IN MY ROOM

ULRICH KÖHLER

Ulrich Köhler transforme un loser en Robinson.

La première partie du film épouse l’esthétique d’un réalisme qui ne nous épargne rien… Mais voilà que survient l’impensable, un monde entièrement vidé de ses habitants, qui nous parvient à travers le pare-brise de la voiture d’Armin. Sur l’asphalte gisent des motos et scooters dont les conducteurs se sont volatilisés, comme tous les êtres humains alentour… Ce retournement de situation fournit à Ulrich Köhler une belle occasion d’ouvrir son film à de plus grands espaces et à plus de lumière, puis, en un clin d’œil, de transformer son antihéros en une sorte d’Adam à qui aurait été donnée l’arche de Noé ; il renaît en premier homme (qui serait le dernier). Il se met à l’ouvrage, son corps hier avachi s’affine et se muscle, il cultive la terre, chasse, lui, autrefois maladroit, se révèle habile bricoleur, goûtant sans regret cette nouvelle vie sédentaire. Mais, quand un jour débarque, venue d’on ne sait où, la jolie nomade Kirsi, l’idée d’un avenir à construire se met à occuper son esprit… Il serait dommage d’en dire plus tant la magie qui opère alors tient à des éléments dont chaque spectateur peut espérer tirer des sensations propres.
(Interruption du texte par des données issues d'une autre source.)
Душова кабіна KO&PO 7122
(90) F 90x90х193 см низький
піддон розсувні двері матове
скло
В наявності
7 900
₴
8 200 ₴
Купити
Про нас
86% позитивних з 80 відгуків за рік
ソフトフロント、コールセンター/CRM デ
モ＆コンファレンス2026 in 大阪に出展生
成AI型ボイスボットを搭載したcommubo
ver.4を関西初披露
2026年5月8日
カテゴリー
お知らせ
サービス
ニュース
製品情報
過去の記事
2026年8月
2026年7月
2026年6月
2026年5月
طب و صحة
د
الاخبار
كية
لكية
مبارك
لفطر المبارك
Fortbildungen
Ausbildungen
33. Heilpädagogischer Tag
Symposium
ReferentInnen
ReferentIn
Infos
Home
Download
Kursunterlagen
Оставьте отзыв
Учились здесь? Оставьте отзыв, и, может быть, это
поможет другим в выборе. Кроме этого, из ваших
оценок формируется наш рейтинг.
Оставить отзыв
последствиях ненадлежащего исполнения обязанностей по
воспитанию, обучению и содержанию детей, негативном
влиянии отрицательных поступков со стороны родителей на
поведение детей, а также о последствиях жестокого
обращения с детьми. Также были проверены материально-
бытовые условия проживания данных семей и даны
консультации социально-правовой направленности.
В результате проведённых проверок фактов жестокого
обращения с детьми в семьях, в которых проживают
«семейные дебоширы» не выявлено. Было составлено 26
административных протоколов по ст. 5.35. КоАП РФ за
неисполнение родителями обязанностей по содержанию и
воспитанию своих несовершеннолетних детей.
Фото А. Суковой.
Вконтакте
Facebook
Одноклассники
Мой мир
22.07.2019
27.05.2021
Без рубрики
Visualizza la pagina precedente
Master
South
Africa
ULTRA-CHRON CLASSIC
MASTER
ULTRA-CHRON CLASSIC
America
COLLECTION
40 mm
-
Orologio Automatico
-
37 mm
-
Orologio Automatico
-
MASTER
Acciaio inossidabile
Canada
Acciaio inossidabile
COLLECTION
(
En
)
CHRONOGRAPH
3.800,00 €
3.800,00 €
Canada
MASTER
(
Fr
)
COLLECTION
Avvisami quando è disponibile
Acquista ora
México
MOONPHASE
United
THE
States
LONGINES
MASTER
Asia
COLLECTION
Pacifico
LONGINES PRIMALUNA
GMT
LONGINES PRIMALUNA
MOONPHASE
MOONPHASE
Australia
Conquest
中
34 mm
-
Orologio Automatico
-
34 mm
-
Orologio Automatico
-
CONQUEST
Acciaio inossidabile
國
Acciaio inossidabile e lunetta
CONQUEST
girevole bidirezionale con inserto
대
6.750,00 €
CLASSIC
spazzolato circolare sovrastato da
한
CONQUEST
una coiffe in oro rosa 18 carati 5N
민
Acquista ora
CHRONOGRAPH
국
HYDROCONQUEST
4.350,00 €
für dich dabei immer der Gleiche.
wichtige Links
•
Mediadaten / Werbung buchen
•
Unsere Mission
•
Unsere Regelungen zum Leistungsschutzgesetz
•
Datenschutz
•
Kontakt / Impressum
Car, dans ce mouvement de bascule qu’exécute à mi-chemin de sa narration In My Room, se niche quelque chose d’indéfinissable, d’aussi vaste que le champ des possibles auquel succombe Armin en pensée, et sur lequel se termine le film, en toute invraisemblance, mais qu’importe. Parce que l’aventure à laquelle invite le film trace le chemin vers une forme de poésie qui se moque bien du rationnel. Et, au bout du compte, Ulrich Köhler nous aura menés d’un monde réel à un univers sensoriel, dans un univers où tout pourrait être fini et recommencer.